▸ Passage shown:
— start —

Street artist Miss Birdy stands before the mural she painted for this year’s Wynwood Walls. Photo by Lisa Freeman

Her presence represents something significant—not just youth but the breaking down of gender barriers in a historically male-dominated scene. “When you’re coming up in the scene, you’re going to a lot of graffiti jams, you’re painting in a lot of abandoned places. That’s really seen as a male-dominated area. And when you’re driving a boom lift, you’re scaling 90 feet on scaffolding—that’s really not seen as a feminine job,” she says. “But the thing is, that’s what I love to do. So I’m used to the feeling of being the only woman.”

RISK, born of the Los Angeles graffiti scene, is another artist who has bridged the gap between street art and fine art with work here in Wynwood and also across the way at the big art fairs. He sees street art’s ascension to legitimacy in the art world as owing to timing rather than any concerted effort on the part of artists.

“The funny thing is we’re not making a move. We’ve been doing this for 40-something years. So it’s just a gradual lead to this, you know? People always say, ‘Did you expect to be in the galleries and museums?’ Well, I’ve been doing this for my entire life. So I think it’s just that the time has come for us….I think it’s just timing. Everything’s timing,” he explains.

Daze, a first-generation New York graffiti pioneer who painted subway cars in the 1970s and 1980s, has witnessed the entire arc of street art’s journey from criminalized vandalism to museum-worthy art form. His presence at Wynwood Walls connects today’s scene directly to the movement’s origins in New York’s underground.

“It’s always been kind of two separate things, but somehow what’s going on in Wynwood and elsewhere has become so big that it’s become hard to really ignore,” he says. “So it’s great to see both of those things together; I’m kind of a crossover.”

— end —

▸ Actions to take:
[1] Say whether each statement below agrees with the Wynwood street art passage, answering yes or no and quoting the exact words of the passage that decide it. (a) RISK comes out of the Los Angeles graffiti scene. (b) Daze painted subway cars in the 1990s. (c) RISK credits a concerted effort by artists for street art's acceptance in the art world.
[2] Copy a part of the Wynwood street art passage again, starting at the words "Her presence represents" and stopping after "part of artists.", and replace "scaffolding" with "ladders".
[3] Extend the passage about street art at Wynwood Walls by writing what comes next after its final sentence.

▸ Entries shown:
— start —

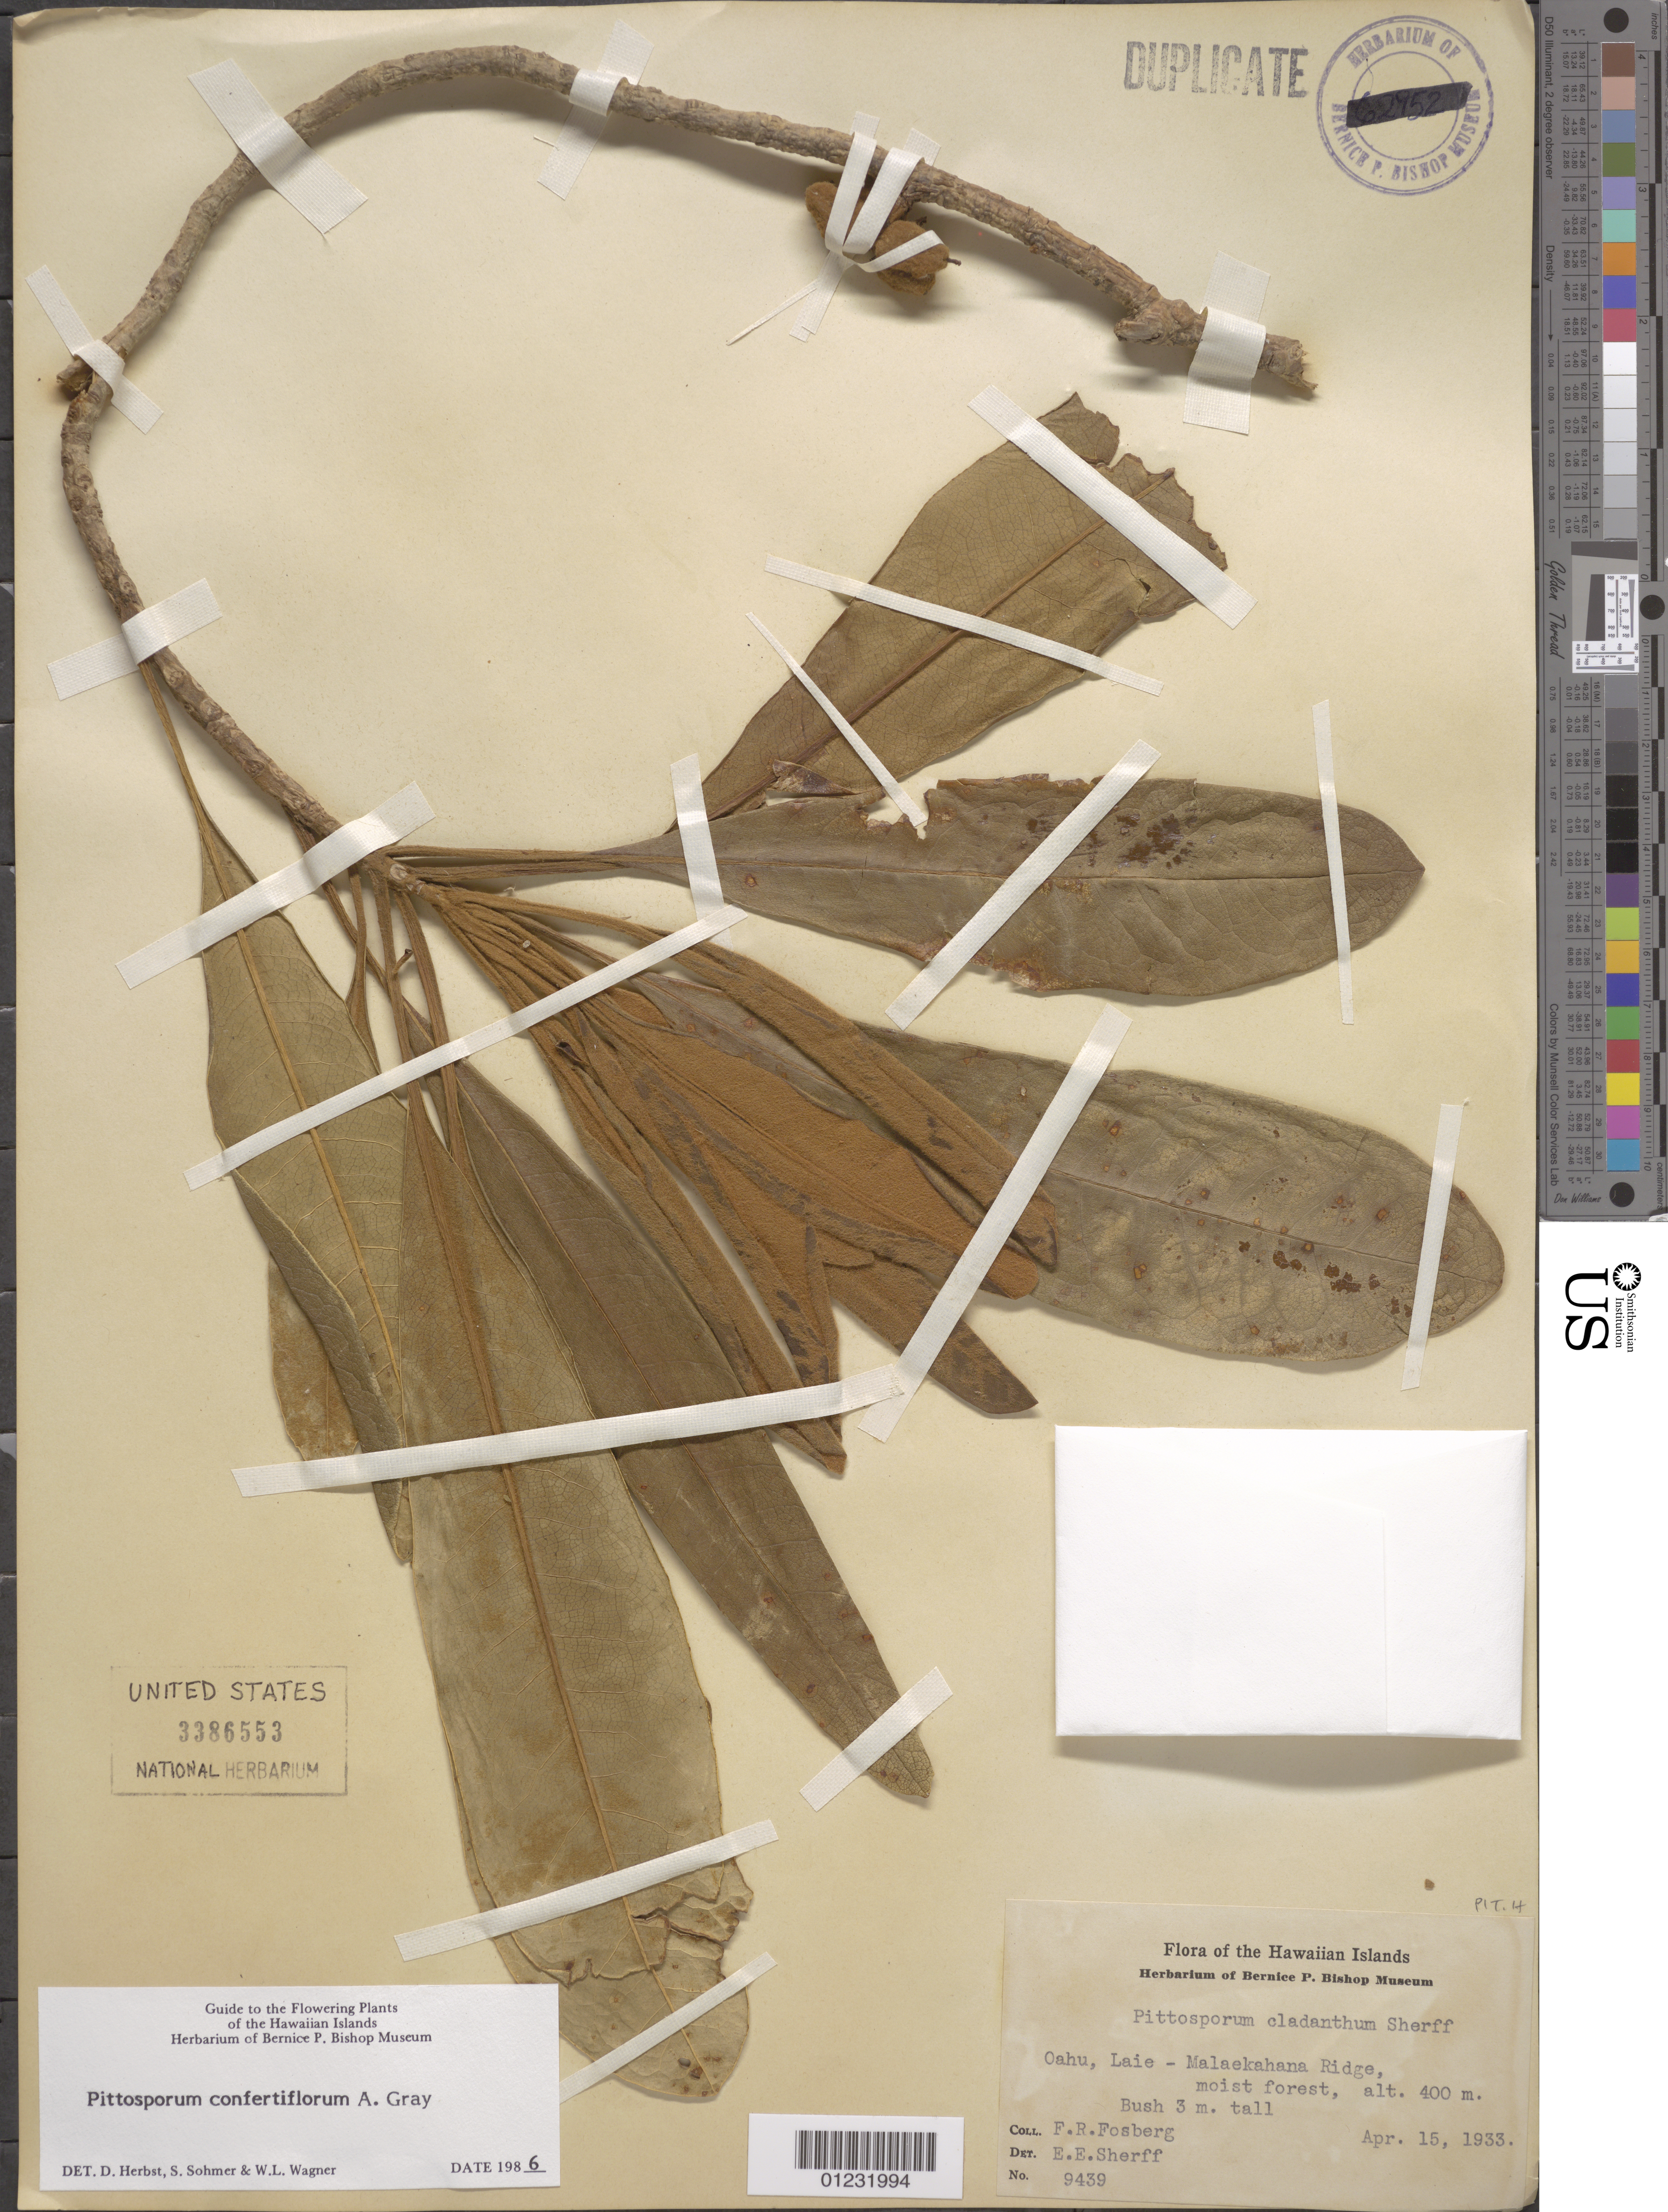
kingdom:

— end —
— start —

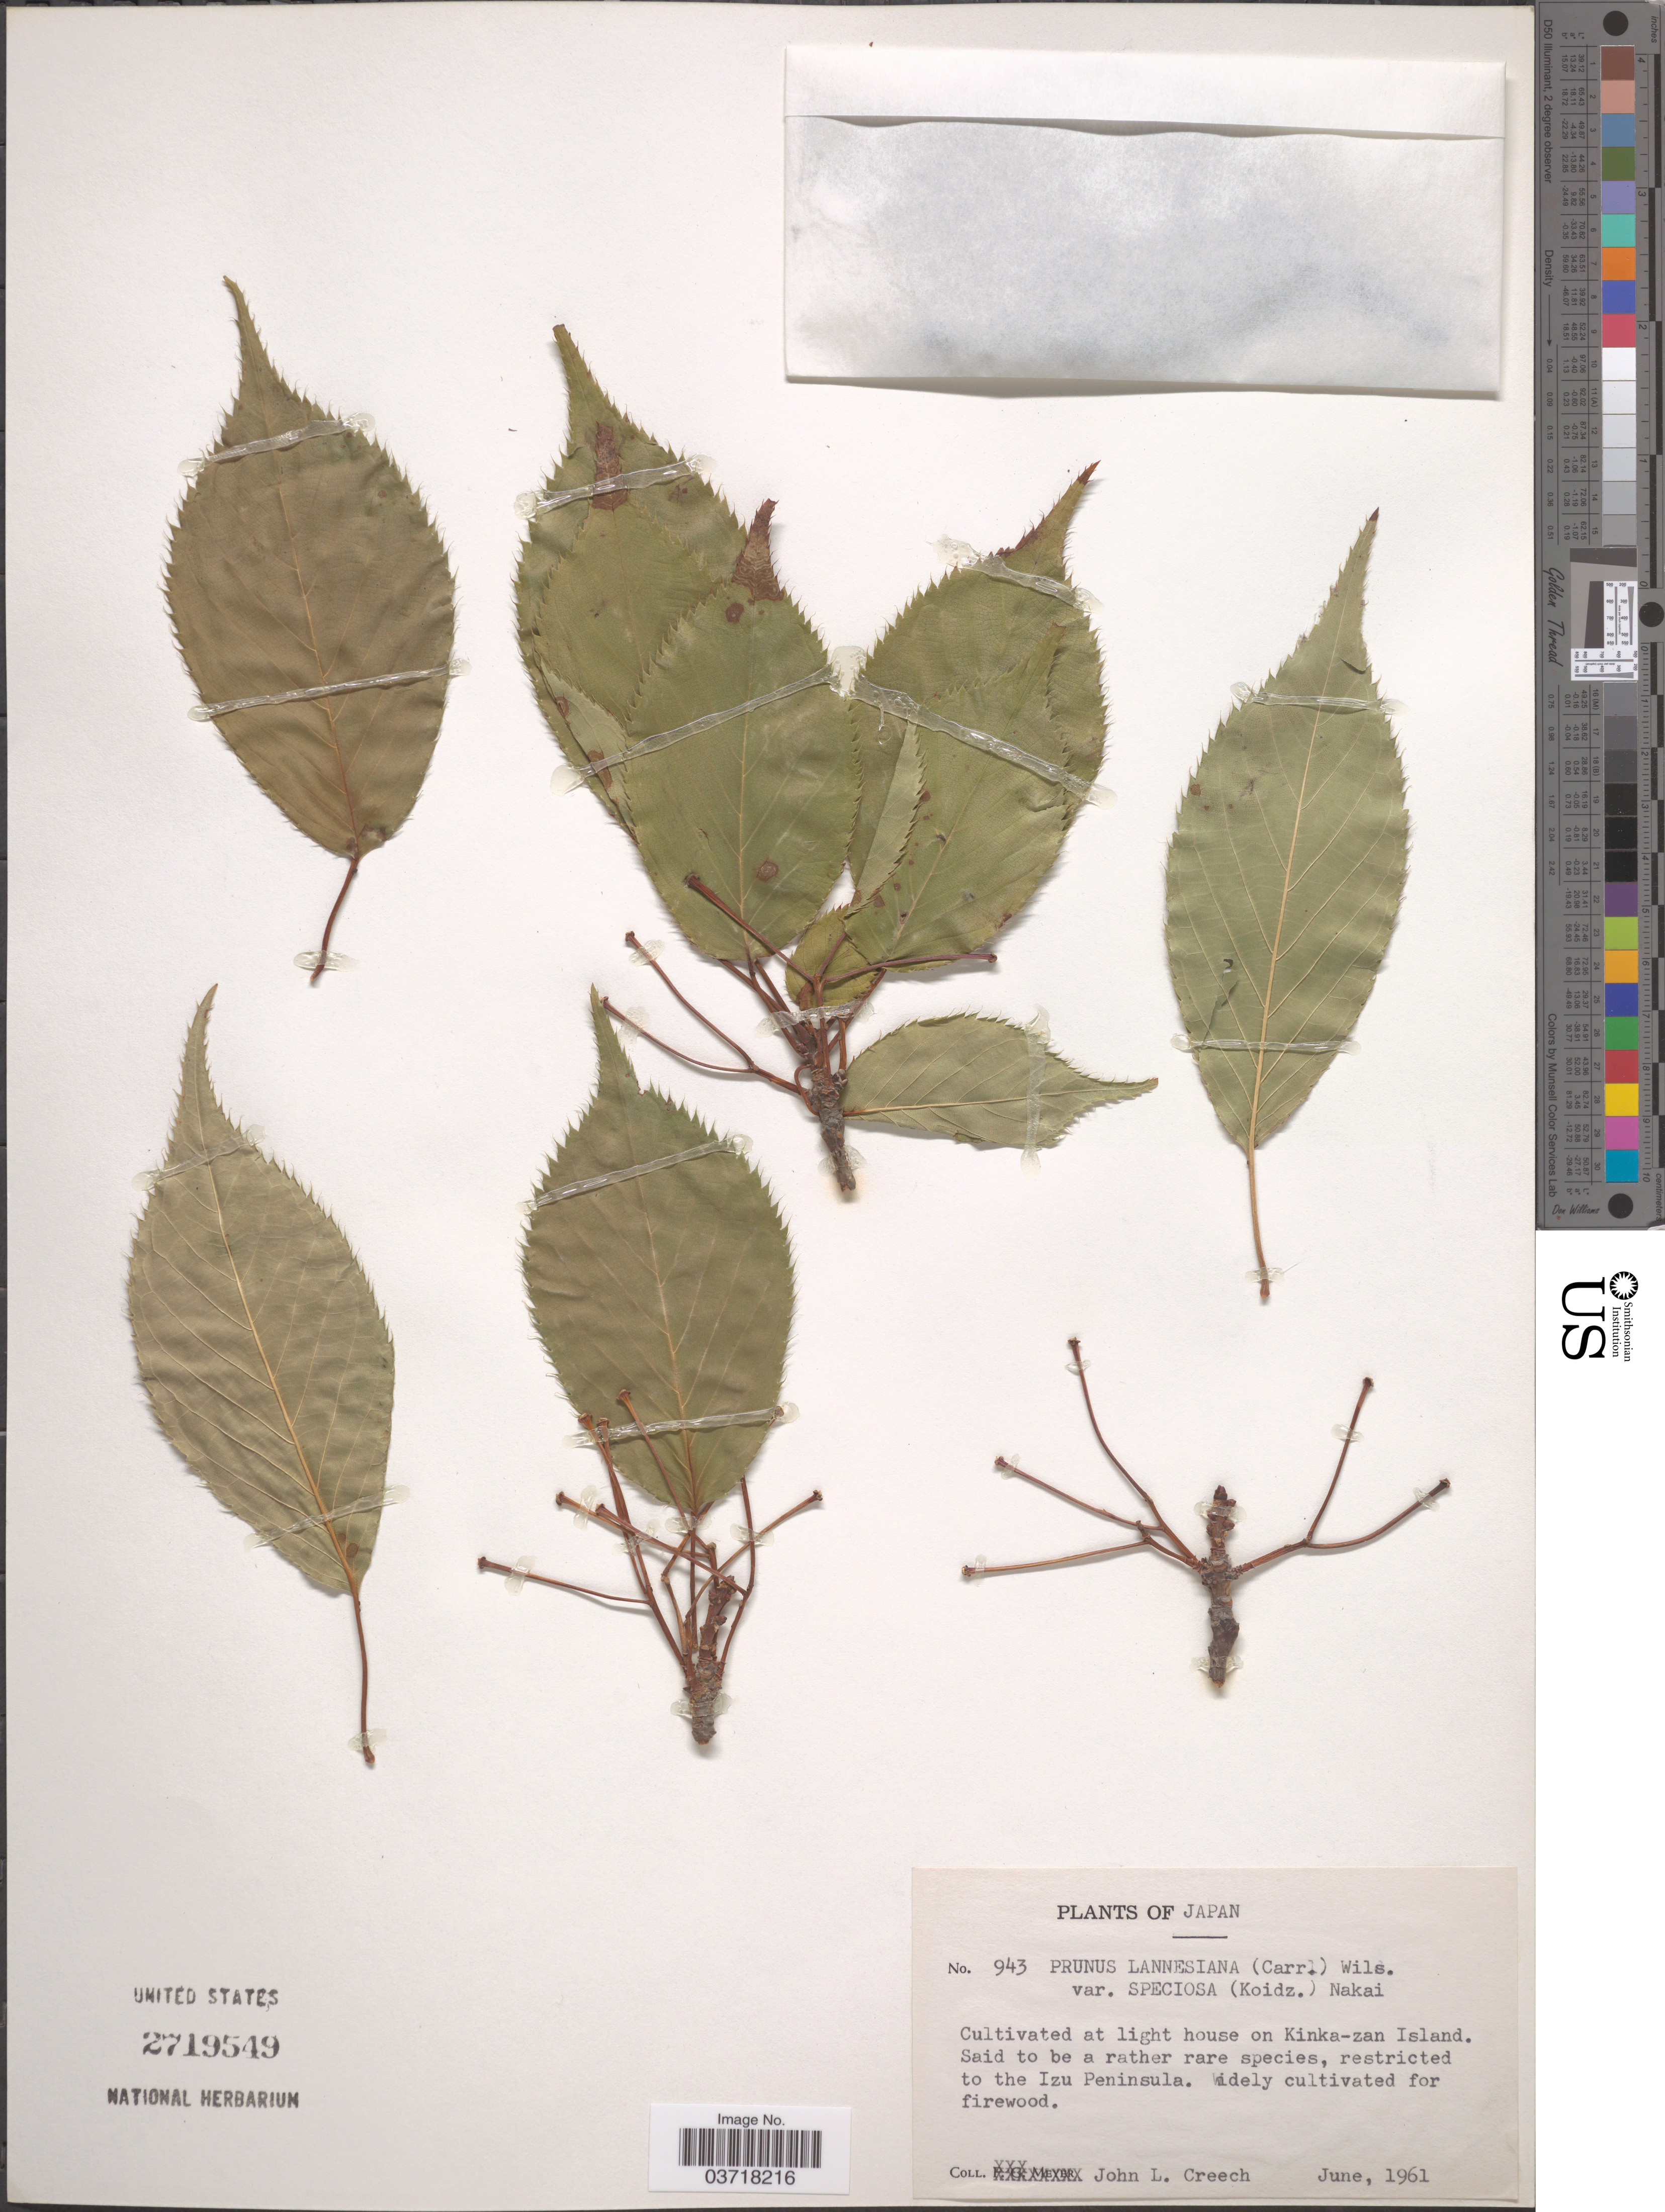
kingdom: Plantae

— end —

▸ Response list:
[1]
(a) Yes: "RISK, born of the Los Angeles graffiti scene"
(b) No: "painted subway cars in the 1970s and 1980s"
(c) No: "owing to timing rather than any concerted effort on the part of artists"

[2]
Her presence represents something significant—not just youth but the breaking down of gender barriers in a historically male-dominated scene. “When you’re coming up in the scene, you’re going to a lot of graffiti jams, you’re painting in a lot of abandoned places. That’s really seen as a male-dominated area. And when you’re driving a boom lift, you’re scaling 90 feet on ladders—that’s really not seen as a feminine job,” she says. “But the thing is, that’s what I love to do. So I’m used to the feeling of being the only woman.”

RISK, born of the Los Angeles graffiti scene, is another artist who has bridged the gap between street art and fine art with work here in Wynwood and also across the way at the big art fairs. He sees street art’s ascension to legitimacy in the art world as owing to timing rather than any concerted effort on the part of artists.

[3]
For Daze and many others here, the path from street to gallery isn’t about selling out but an evolution. “For me, it’s just all kind of part of my evolution. Whether I’m painting something for a gallery exhibition, or we’re doing a mural project or something on the street, it’s just a kind of a natural evolution as an artist.”

While progress has been steady, Fairey suggests there are still some things about street art that make the establishment nervous: “When work is done on the street, it’s a public process, so it’s not all going to be curated, it’s not a top-down proposition, but the best stuff still rises to the top. I think the art world is threatened a little bit by there not being the same economic model for the gatekeepers.”

That democratic spirit—the refusal to wait for institutional approval—remains central to street art’s identity even as it achieves commercial success. “There’s a really generous spirit to people in street art, public art, graffiti, where people are doing things that they want everyone to be able to experience, and there’s no barrier to entry,” Fairey asserts.

Jessica Goldman Srebnick, curator of Wynwood Walls, acknowledges this tension. In remarks to the assembled faithful, she traces the movement’s trajectory over the past decade and a half. “We began this tradition of an artist party in 2009 when we opened Wynwood Walls, with a very small dinner and a very small team, to celebrate an idea that the artists contributed to its magical essence,” she says. “This open air street museum in the middle of a forgotten neighborhood has become the heartbeat of not only this area, but it sparked a movement around the world.”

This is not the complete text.